В каком-то смысле она исчезла – появилась Ольга Веселовская, с другой историей и другой судьбой.
Метафизический чертеж: в заколдованном лесу…
Что стало с поколением мальчиков и девочек, рожденных в девяностые годы ХIХ века, нам по большей части известно. Если они выжили после Гражданской войны, не стали эмигрантами, если их не арестовали, то жизнь их в основном протекала в библиотеках, в архивах, в музеях, в лабораториях. Некоторые из них даже обольщались достижениями соетской власти, но в конце тридцатых годов к ним пришло отрезвление.
И все-таки чем сильнее я углублялась в ту жизнь и в тот мир, тем больше меня охватывало недоумение. Сколько уже было перечитано о дореволюционных и послереволюционных годах. Они были по-своему даже ближе, чем 1930—1950-е советские годы. Казалось, всё было известно до мелочей: и ужасные дореволюционные предчувствия, и навалившийся кошмар войны и революции, и боль, и ужас, и голод, и увешанные людьми поезда.

Задания к выполнению:
**1)** Кратко перескажите абзац фрагмента о поколении, рожденном в 1890-е годы, который начинается словами «И все-таки чем сильнее». Сохраните его основные факты.
**2)** Установите, согласуются ли с фрагментом о поколении, рожденном в 1890-е годы, следующие утверждения. На каждое ответьте «да» или «нет» и дословно процитируйте решающие слова фрагмента.
(а) Для этого поколения отрезвление наступило в конце тридцатых годов.
(б) Дореволюционные и послереволюционные годы казались более далекими, чем советские 1930—1950-е годы.
(в) Жизнь выживших представителей этого поколения протекала в основном на фабриках и заводах.
**3)** Продолжите фрагмент о поколении, рожденном в 1890-е годы, начиная с того места, на котором он заканчивается.

Исходные данные:
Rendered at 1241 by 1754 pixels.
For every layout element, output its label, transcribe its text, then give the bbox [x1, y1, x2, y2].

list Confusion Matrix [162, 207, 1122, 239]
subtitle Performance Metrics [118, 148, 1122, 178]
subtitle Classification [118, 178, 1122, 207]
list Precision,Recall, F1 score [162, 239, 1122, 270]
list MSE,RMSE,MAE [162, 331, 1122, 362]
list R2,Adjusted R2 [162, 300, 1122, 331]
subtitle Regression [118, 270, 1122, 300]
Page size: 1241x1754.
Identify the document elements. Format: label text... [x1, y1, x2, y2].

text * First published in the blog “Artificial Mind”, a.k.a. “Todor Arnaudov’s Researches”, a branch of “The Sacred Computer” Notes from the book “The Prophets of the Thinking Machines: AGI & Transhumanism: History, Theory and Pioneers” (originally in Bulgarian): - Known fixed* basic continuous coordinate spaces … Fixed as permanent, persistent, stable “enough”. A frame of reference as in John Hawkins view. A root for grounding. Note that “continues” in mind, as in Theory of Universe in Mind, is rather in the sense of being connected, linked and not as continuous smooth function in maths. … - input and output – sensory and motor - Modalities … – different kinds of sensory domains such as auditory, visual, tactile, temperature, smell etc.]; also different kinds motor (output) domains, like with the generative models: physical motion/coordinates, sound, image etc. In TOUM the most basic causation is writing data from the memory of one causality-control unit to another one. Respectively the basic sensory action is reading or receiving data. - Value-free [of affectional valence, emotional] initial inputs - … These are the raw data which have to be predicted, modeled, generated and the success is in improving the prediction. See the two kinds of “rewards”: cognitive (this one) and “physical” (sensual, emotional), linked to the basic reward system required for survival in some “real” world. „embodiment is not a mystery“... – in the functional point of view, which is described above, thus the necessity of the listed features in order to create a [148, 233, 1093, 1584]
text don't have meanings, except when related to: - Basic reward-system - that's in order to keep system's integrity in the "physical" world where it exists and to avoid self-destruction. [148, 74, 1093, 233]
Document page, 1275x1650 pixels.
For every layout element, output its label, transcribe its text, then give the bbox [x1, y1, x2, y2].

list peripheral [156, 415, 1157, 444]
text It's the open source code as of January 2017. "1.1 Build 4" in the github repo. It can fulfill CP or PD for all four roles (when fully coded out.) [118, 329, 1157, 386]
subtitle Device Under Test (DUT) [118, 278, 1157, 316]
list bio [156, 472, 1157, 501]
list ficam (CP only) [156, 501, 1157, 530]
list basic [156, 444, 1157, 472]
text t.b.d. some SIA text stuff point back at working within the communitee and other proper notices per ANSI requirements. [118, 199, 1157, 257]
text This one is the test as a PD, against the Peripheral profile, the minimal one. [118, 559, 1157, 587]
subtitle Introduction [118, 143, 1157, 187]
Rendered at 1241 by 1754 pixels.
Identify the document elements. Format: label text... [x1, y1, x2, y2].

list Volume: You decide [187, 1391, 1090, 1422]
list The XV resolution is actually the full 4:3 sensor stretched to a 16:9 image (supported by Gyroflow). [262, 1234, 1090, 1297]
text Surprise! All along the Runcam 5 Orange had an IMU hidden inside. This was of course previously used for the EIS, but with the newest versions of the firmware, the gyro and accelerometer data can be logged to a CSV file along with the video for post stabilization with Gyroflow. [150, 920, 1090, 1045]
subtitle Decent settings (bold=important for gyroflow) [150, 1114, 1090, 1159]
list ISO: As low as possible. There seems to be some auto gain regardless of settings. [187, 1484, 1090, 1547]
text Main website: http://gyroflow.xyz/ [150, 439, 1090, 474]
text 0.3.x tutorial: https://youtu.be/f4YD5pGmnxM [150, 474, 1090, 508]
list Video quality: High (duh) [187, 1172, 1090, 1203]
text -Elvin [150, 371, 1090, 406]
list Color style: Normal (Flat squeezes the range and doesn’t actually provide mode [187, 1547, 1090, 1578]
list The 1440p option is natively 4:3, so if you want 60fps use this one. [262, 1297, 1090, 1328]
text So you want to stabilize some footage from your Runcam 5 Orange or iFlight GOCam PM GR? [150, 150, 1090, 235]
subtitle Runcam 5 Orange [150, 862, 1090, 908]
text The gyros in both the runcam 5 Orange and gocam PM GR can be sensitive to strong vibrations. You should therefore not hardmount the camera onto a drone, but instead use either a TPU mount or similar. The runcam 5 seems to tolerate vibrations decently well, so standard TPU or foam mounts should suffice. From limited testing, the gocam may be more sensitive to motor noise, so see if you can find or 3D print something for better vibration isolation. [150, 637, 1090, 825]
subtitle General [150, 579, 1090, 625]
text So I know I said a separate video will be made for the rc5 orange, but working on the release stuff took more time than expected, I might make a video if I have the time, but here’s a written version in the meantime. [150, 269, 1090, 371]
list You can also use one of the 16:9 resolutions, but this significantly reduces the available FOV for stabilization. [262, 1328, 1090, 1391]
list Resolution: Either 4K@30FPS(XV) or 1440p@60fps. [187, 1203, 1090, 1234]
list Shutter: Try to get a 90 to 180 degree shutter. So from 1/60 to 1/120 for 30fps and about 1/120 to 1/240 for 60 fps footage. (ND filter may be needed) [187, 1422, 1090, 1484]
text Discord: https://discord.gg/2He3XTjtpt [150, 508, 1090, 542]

Ответы по порядку:
**1)** Чем глубже я погружалась в жизнь и мир той эпохи, тем сильнее становилось недоумение. О дореволюционных и послереволюционных годах прочитано многое, и они казались даже ближе, чем советские 1930—1950-е годы. Представлялось, что известно всё до мелочей: предчувствия перед революцией, кошмар войны и революции, боль, ужас, голод, поезда, увешанные людьми.

**2)**
(а) Да: «но в конце тридцатых годов к ним пришло отрезвление».
(б) Нет: «Они были по-своему даже ближе, чем 1930—1950-е советские годы».
(в) Нет: «жизнь их в основном протекала в библиотеках, в архивах, в музеях, в лабораториях».

**3)**
Но в ее записях не звучали речи о гибнущей России, не было раздражения от страшной бесбытности, наступившей после Октября.
Не было и страха перед будущим. Хотя ее жизнь и жизнь ее поколения была перенасыщена катастрофическими событиями.
При этом Ольга фиксировала общий градус безнадежности – предел, который с неизбежностью чувствовали все: «Недолго у Добровых… обо всех нас, о всеобщей усталости и мрачном, тяжелом душевном состоянии. Все мы – на каком-то самом краю не то полыньи, не то обрыва. Не надо оглядываться в заколдованном лесу жизни. Окаменеешь или растерзают чудища, если оглянуться на них», – писала Ольга Бессарабова в 1923 году.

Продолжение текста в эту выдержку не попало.